The battery life issues are a direct result of improper battery care. The users need to practice proper maintenance including watering (flooded batteries) and charging. Batteries must be charged after every use. The charge must be allowed to complete before unplugging the charger for best performance and life. Besides, batteries seem to attract dust, dirt, and grime. Keeping them clean will help spot signs of trouble when they appear and avoid problems associated with grime. Check that all vent caps are tightly in place. Clean the battery top with a cloth or brush and a solution of baking soda and water. When cleaning, do not allow any cleaning solution or other foreign matter to get inside the battery. Rinse with water and dry with a clean cloth. Clean battery terminals and the inside of cable clamps using a post and clamp cleaner. Clean terminals will have a bright metallic shine. Reconnect the clamps to the terminals and thinly coat them with an anti-corrosive spray or silicon gel. Keep the area around batteries clean and dry.
Battery life is always dependent upon user care, which includes watering for flooded batteries and then proper charging for both flooded and AGM types. These applications typically involve a variety of users who may or may not provide proper maintenance. The typical life is from 18 months to two years.

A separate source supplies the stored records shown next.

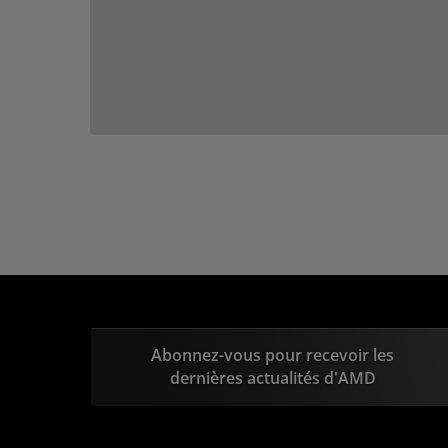
Abonnez-vous pour recevoir les
dernières actualités d'AMD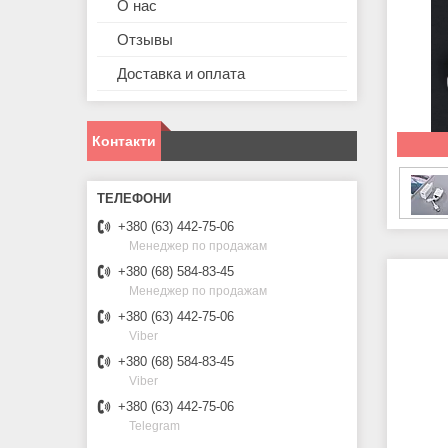
О нас
Отзывы
Доставка и оплата
Контакти
+380 (63) 442-75-06
Менеджер по продажам
+380 (68) 584-83-45
Менеджер по продажам
+380 (63) 442-75-06
Viber
+380 (68) 584-83-45
Viber
+380 (63) 442-75-06
Telegram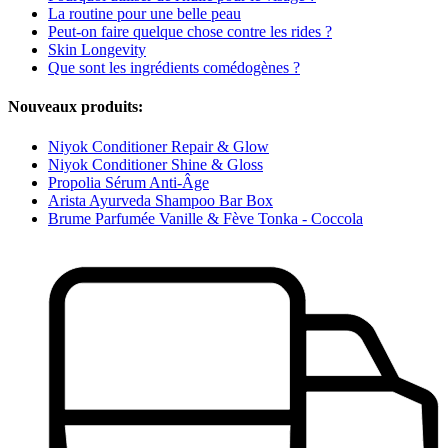
La routine pour une belle peau
Peut-on faire quelque chose contre les rides ?
Skin Longevity
Que sont les ingrédients comédogènes ?
Nouveaux produits:
Niyok Conditioner Repair & Glow
Niyok Conditioner Shine & Gloss
Propolia Sérum Anti-Âge
Arista Ayurveda Shampoo Bar Box
Brume Parfumée Vanille & Fève Tonka - Coccola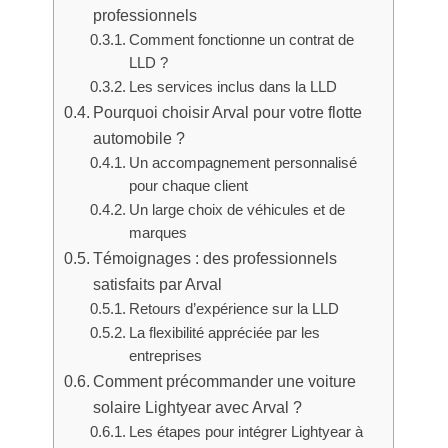
professionnels
Comment fonctionne un contrat de
LLD ?
Les services inclus dans la LLD
Pourquoi choisir Arval pour votre flotte
automobile ?
Un accompagnement personnalisé
pour chaque client
Un large choix de véhicules et de
marques
Témoignages : des professionnels
satisfaits par Arval
Retours d’expérience sur la LLD
La flexibilité appréciée par les
entreprises
Comment précommander une voiture
solaire Lightyear avec Arval ?
Les étapes pour intégrer Lightyear à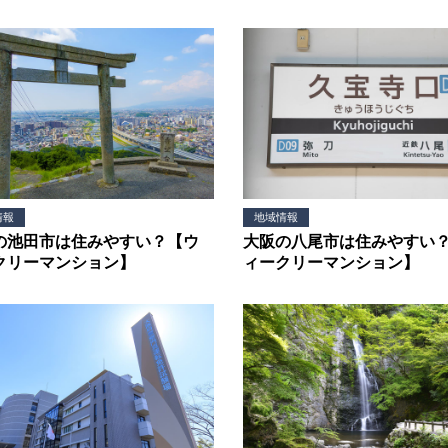
情報
地域情報
の池田市は住みやすい？【ウ
大阪の八尾市は住みやすい
クリーマンション】
ィークリーマンション】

Michael Nicholas, General Manager, Tafawuq Facility Management - a UAEbased integrated facilities management company - talks about how they incorporate battery-equipped equipment in their cleaning operations, the feedback they have received from their cleaning staff, and more…
At Tafawuq, we have incorporated battery-operated ride-on machines, mainly for our car park cleaning, remote areas and parks. We also use hand-held, battery-operated window cleaning tools. The battery-operated cleaning machines can improve HSE due to the lack of trailing wires and also don’t threaten the buildup of fumes in less well ventilated areas. We have received positive feedback from our cleaning staff regarding the battery operated machines, due to the flexibility it offers during the cleaning operations. The key to ensure a good shelf life of battery-equipped equipment is effective maintenance of the machines. If well maintained, there are no issues with the lifespan. The advancements in battery technology in recent years has greatly increased the runtime of cleaning machines, while at the same time reduced the charge times of batteries, which has greatly improved the viability of battery operated cleaning equipment within the FM industry. We consult our equipment suppliers to specify the batteries to be used, as they carry out extensive research to ensure that the batteries are fit for purpose, cost effective and efficient. This also ensures full compatibility to the machines and chargers.
Batteries have improved over the years, providing better storage with increased reliability. We are not just looking at the latest developments but it’s the future – if battery technology is going to better support longer equipment run times, the industry still needs to see greater storage capacity with shorter charge times (to reduce equipment downtime or the avoidance of battery changeover), faster power delivery and all at a reduced cost.
Battery maintenance isn’t currently offered as a specific focus area but included as part of the overall equipment maintenance programme. If battery specific training can be provided, with a focus on increasing the lifespan of the battery, this would be of benefit to the industry.